# Noticed a pattern with app and browser



## Shadow LI (Aug 19, 2018)

Not sure if anyone else has noticed this but I did notice that when I do a two finger reset and then don’t use the browser at all that the app connects to the car much faster than if I use the browser and then try to connect to the car sometime there after. Anyone else noticed this?


----------



## Ed Woodrick (May 26, 2018)

Tthe app connecting to the car is simply an act of communication with Tesla servers and then the car over cellular.

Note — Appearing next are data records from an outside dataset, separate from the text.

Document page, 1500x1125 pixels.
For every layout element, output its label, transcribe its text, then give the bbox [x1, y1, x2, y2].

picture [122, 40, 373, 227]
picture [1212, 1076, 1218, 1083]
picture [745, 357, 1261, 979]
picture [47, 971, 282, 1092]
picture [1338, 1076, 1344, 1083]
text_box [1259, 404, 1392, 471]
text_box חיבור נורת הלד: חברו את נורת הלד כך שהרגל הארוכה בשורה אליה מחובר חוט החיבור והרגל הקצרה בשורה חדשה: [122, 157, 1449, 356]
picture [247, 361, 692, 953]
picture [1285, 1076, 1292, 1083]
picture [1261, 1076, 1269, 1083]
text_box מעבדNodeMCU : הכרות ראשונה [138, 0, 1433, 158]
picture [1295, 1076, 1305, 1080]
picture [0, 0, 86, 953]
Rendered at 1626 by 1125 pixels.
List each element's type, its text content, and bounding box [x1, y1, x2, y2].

If the car has marginal service, it may take longer,, if at all.
If the car is asleep, it will take just a little bit more to wake it up.
Resetting the computer will wake it up, but you have to wait for connectivity to be reestablished.

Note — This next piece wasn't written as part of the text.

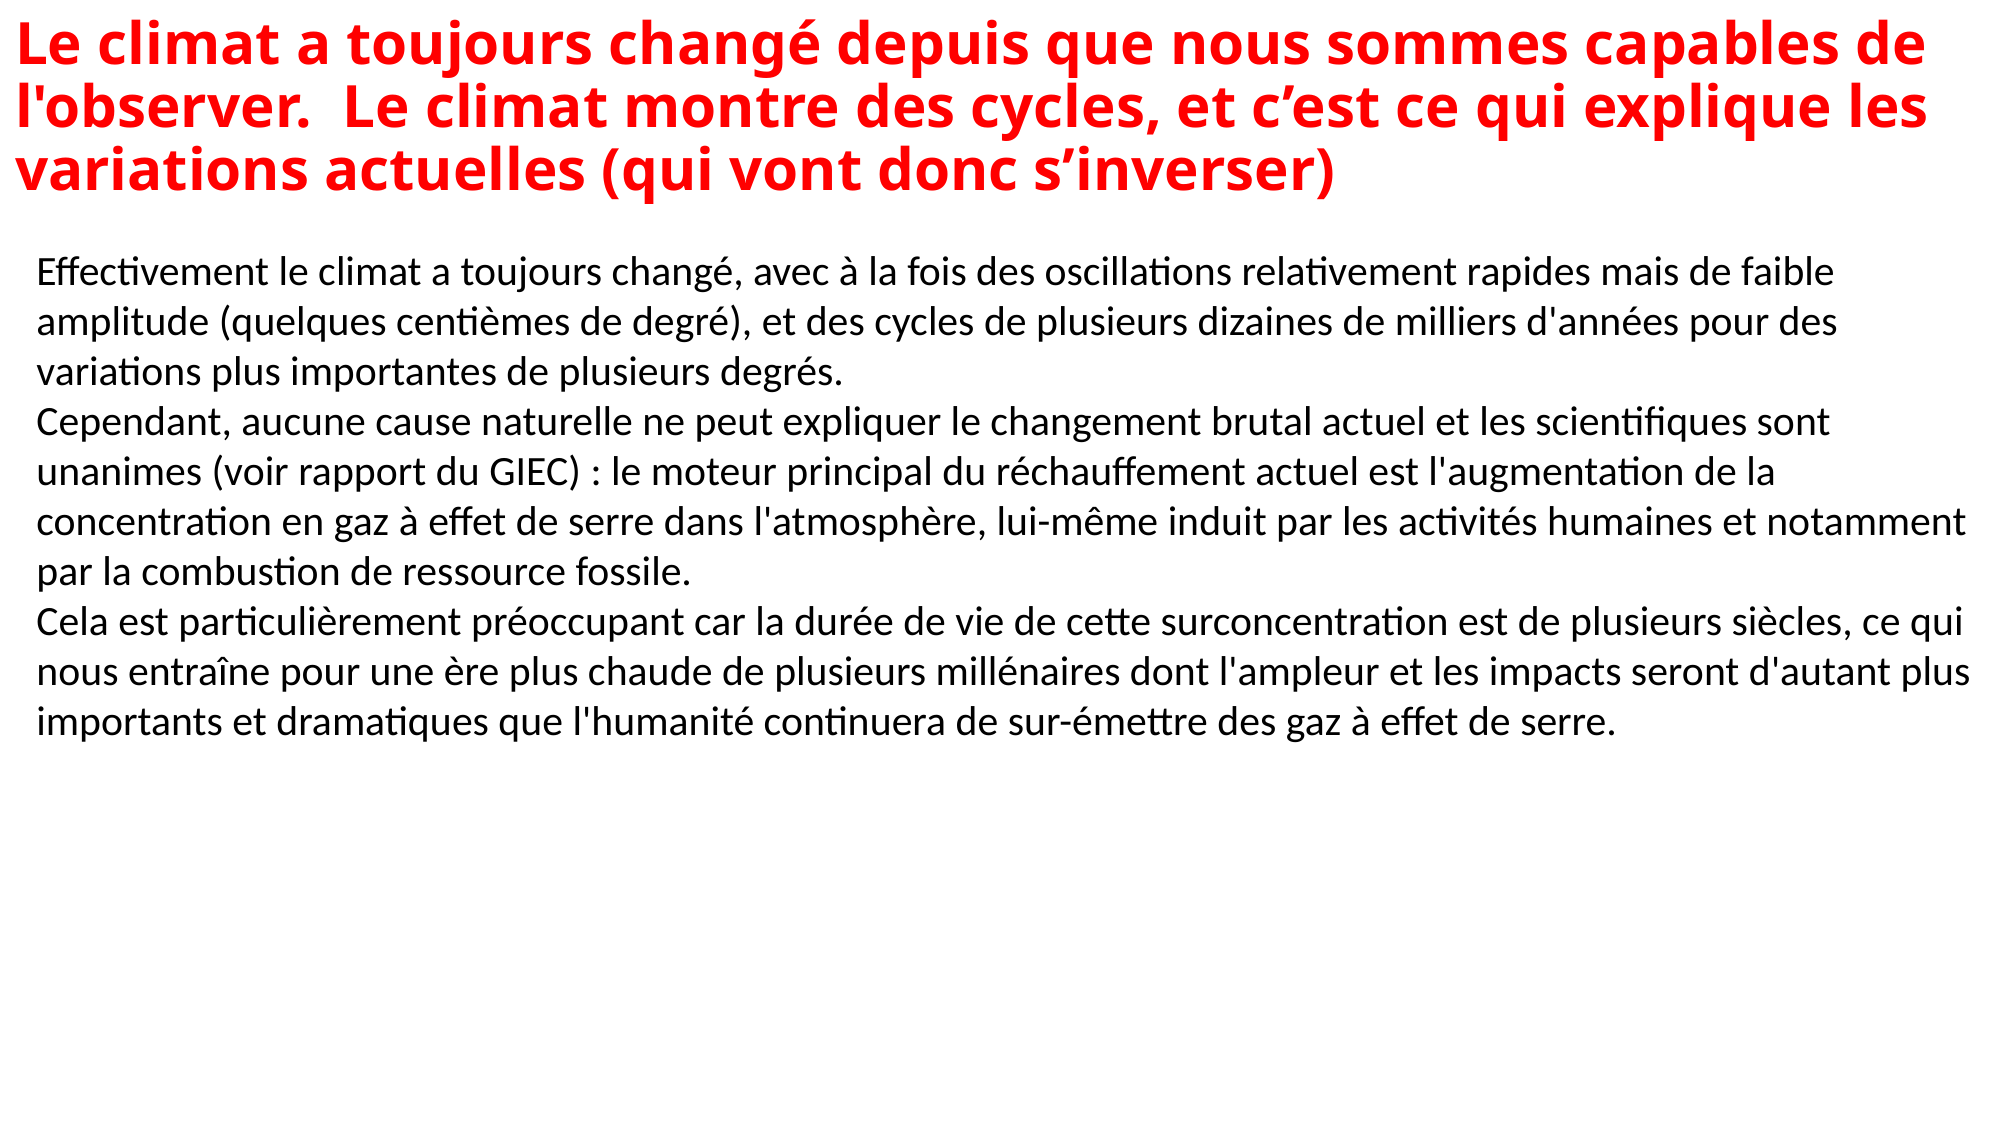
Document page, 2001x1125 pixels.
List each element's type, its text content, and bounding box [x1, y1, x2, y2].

Best thing, chill out and don't expect instantaneous response.


----------



## Shadow LI (Aug 19, 2018)

I hear you but perhaps it is a coincidence but I am getting an instantaneous response in multiple locations after a reset when not ever using the browser after a reset. 
I’m sure it’s a bizarre coincidence but I’ll take it for now!


----------



## r-e-l (Dec 19, 2018)

I cant say for sure but I sometime feels like if I disconnect the wifi on the phone and use cell connection that it connects faster but its not consistent so cant be sure. try it out and see how goes.
(if the car is at home with wifi connection, it might also be an issue)


----------



## BluestarE3 (Oct 12, 2017)

People actually use the car's browser?


----------